Date: Wed, 17 Jul 2013 15:35:38 +0200
User-agent: Mutt/1.5.21 (2010-09-15)

Am 17.07.2013 um 14:59 hat Alexander Graf geschrieben:
> 
> On 17.07.2013, at 14:52, Mark Cave-Ayland wrote:
> 
> > On 17/07/13 09:16, Kevin Wolf wrote:
> > 
> > Hi Kevin,
> > 
> > Thanks for the reply - CC to qemu-devel as requested.
> > 
> >>> I've been testing some of Alex Graf's patches for running Darwin
> >>> under QEMU PPC and have been experiencing some timeout problems on
> >>> block devices. My attention is drawn to this commit in particular:
> >>> https://github.com/qemu/qemu/commit/80fc95d8bdaf3392106b131a97ca701fd374489a.
> >>> 
> >>> The reason for this commit is that Darwin programs the DBDMA
> >>> controller to transfer data from the ATA FIFO in chunks that aren't
> >>> sector aligned, e.g. the ATA command requests 0x10000 (256 sectors)
> >>> but transfers the DMA engine to transfer the data to memory as 3
> >>> chunks of 0xfffe, 0xfffe and 0x4 bytes.
> >> 
> >> I'm not familiar with how DMA works for the macio IDE device. Do you
> >> have any pointers to specs or something?
> > 
> > It works by setting up a DMA descriptor table (which is a list of commands) 
> > which are then "executed" when the RUN status bit is set until a STOP 
> > command is reached. Things are slightly more complicated in that commands 
> > can have conditional branches set on them.
> > 
> >> The one important point I'm wondering about is why you call
> >> dma_bdrv_read() with a single 0xfffe QEMUSGList. Shouldn't it really be
> >> called with a QEMUSGList { 0xfffe, 0xfffe, 0x4 }, which should enable
> >> dma-helpers.c to do the right thing?
> > 
> > Hmmm I guess you could perhaps scan down the command list from the current 
> > position looking for all INPUT/OUTPUT commands until the next STOP command, 
> > and maybe build up a single QEMUSGList from that? I'm not sure exactly how 
> > robust that would be with the conditional branching though - Alex?
> 
> It'd at least be vastly different from how real hardware works, yes. We'd 
> basically have to throw away the current interpretation code and instead 
> emulate the device based on assumptions.
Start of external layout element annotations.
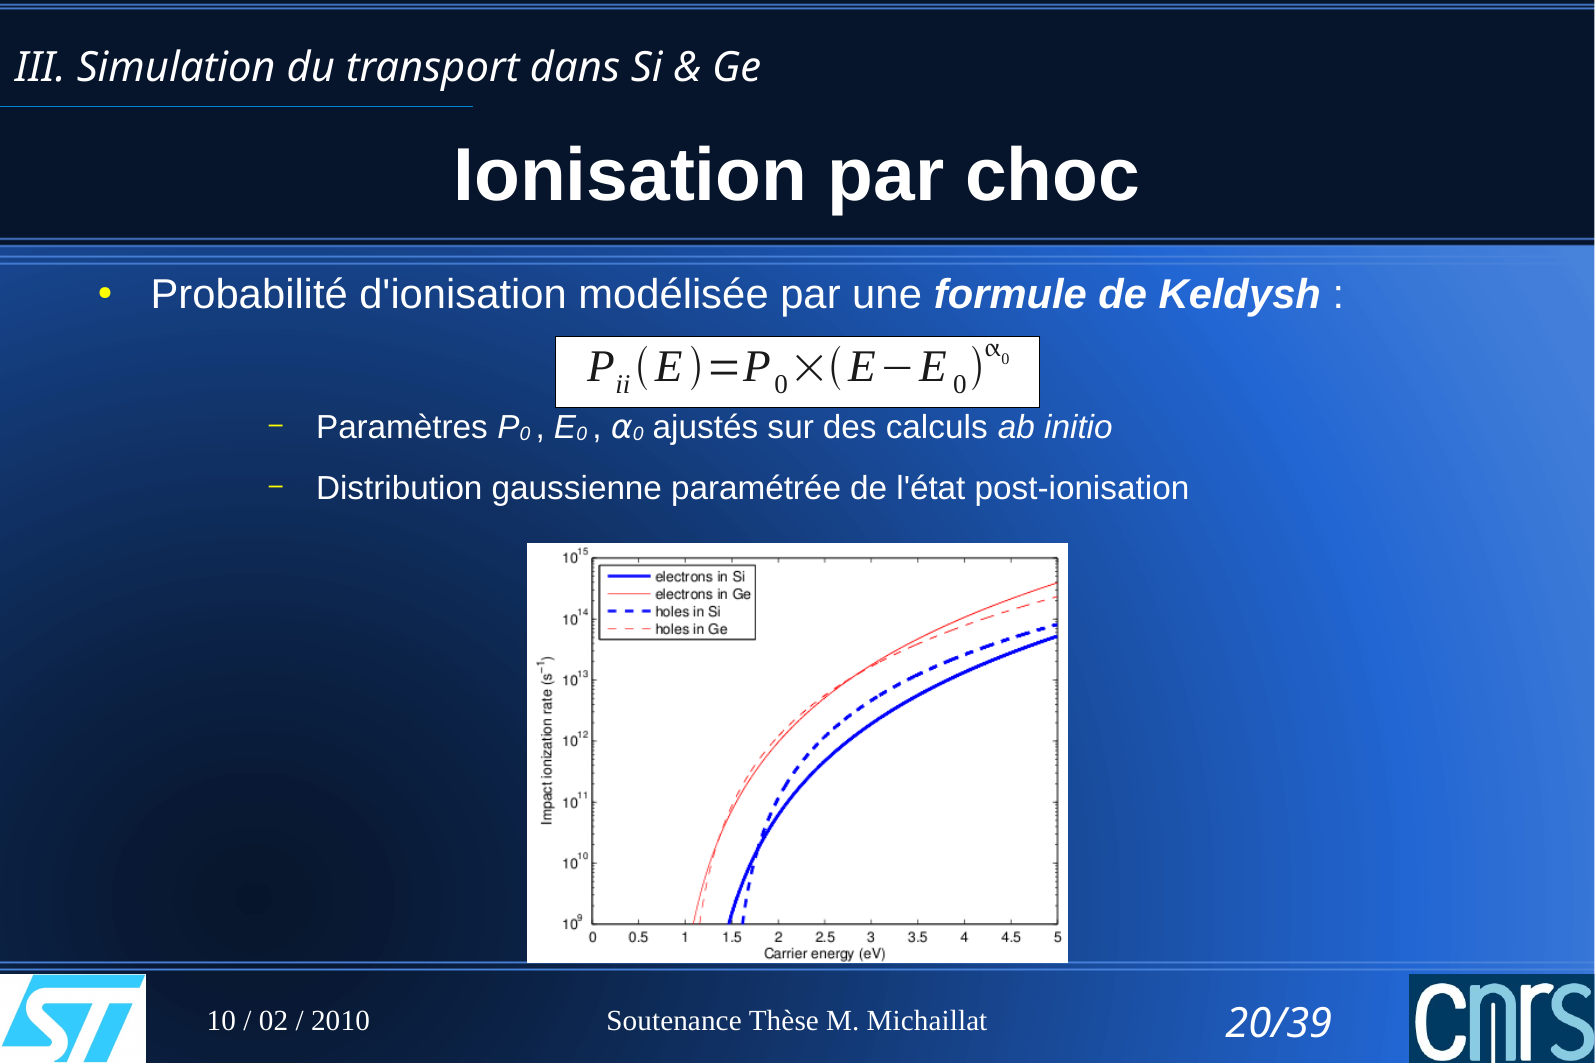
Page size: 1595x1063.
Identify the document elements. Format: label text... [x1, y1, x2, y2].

picture [0, 0, 1595, 1063]
list Probabilité d'ionisation modélisée par une formule de Keldysh : Paramètres P0 , E0 , α0 ajustés sur des calculs ab initio Distribution gaussienne paramétrée de l'état post-ionisation [79, 270, 1515, 973]
text_box III. Simulation du transport dans Si & Ge [0, 29, 1182, 100]
chart [572, 330, 1020, 402]
title Ionisation par choc [79, 115, 1515, 234]
text_box [555, 336, 1040, 408]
Okay, so I've had a quick look at that DMA controller, and it seems that
for a complete emulation, there's no way around using a bounce buffer
(and calling directly into the block layer instead of using
dma-helpers.c) for the general case.

You can have a fast path that is triggered if one or more directly
following INPUT/OUTPUT commands cover the whole IDE command, and that
creates an QEMUSGList as described above and uses dma-helpers.c to
implement zero-copy requests. I suspect that your Darwin requests would
actually fall into this category.

Essentially I think Alex' patches are doing something similar, just not
implementing the complete DMA controller feature set and with the
regular slow path hacked as additional code into the fast path. So the
code could be cleaner, it could use asynchronous block layer functions
and handle errors, and it could be more complete, but at the end of
the day you'd still have some fast-path zero-copy I/O and some calls
into the block layer using bounce buffers.

> > The main culprit for these transfers is Darwin which limits large transfers 
> > to 0xfffe (see http://searchcode.com/codesearch/view/23337208 line 382). 
> > Hence most large disk transactions get broken down into irregularly-sized 
> > chunks which highlights this issue.
> 
> The main issue is that we're dealing with 3 separate pieces of hardware here. 
> There is the IDE controller which works on sector level. And then there's the 
> DMA controller which fetches data from the IDE controller byte-wise (from 
> what I understand). Both work independently, but we try to shoehorn both into 
> the same callback.

But this is not really visible to software. At some point the bytes are
gathered until they fill up at least a full sector and only then they
are written to disk. The emulation must do the same.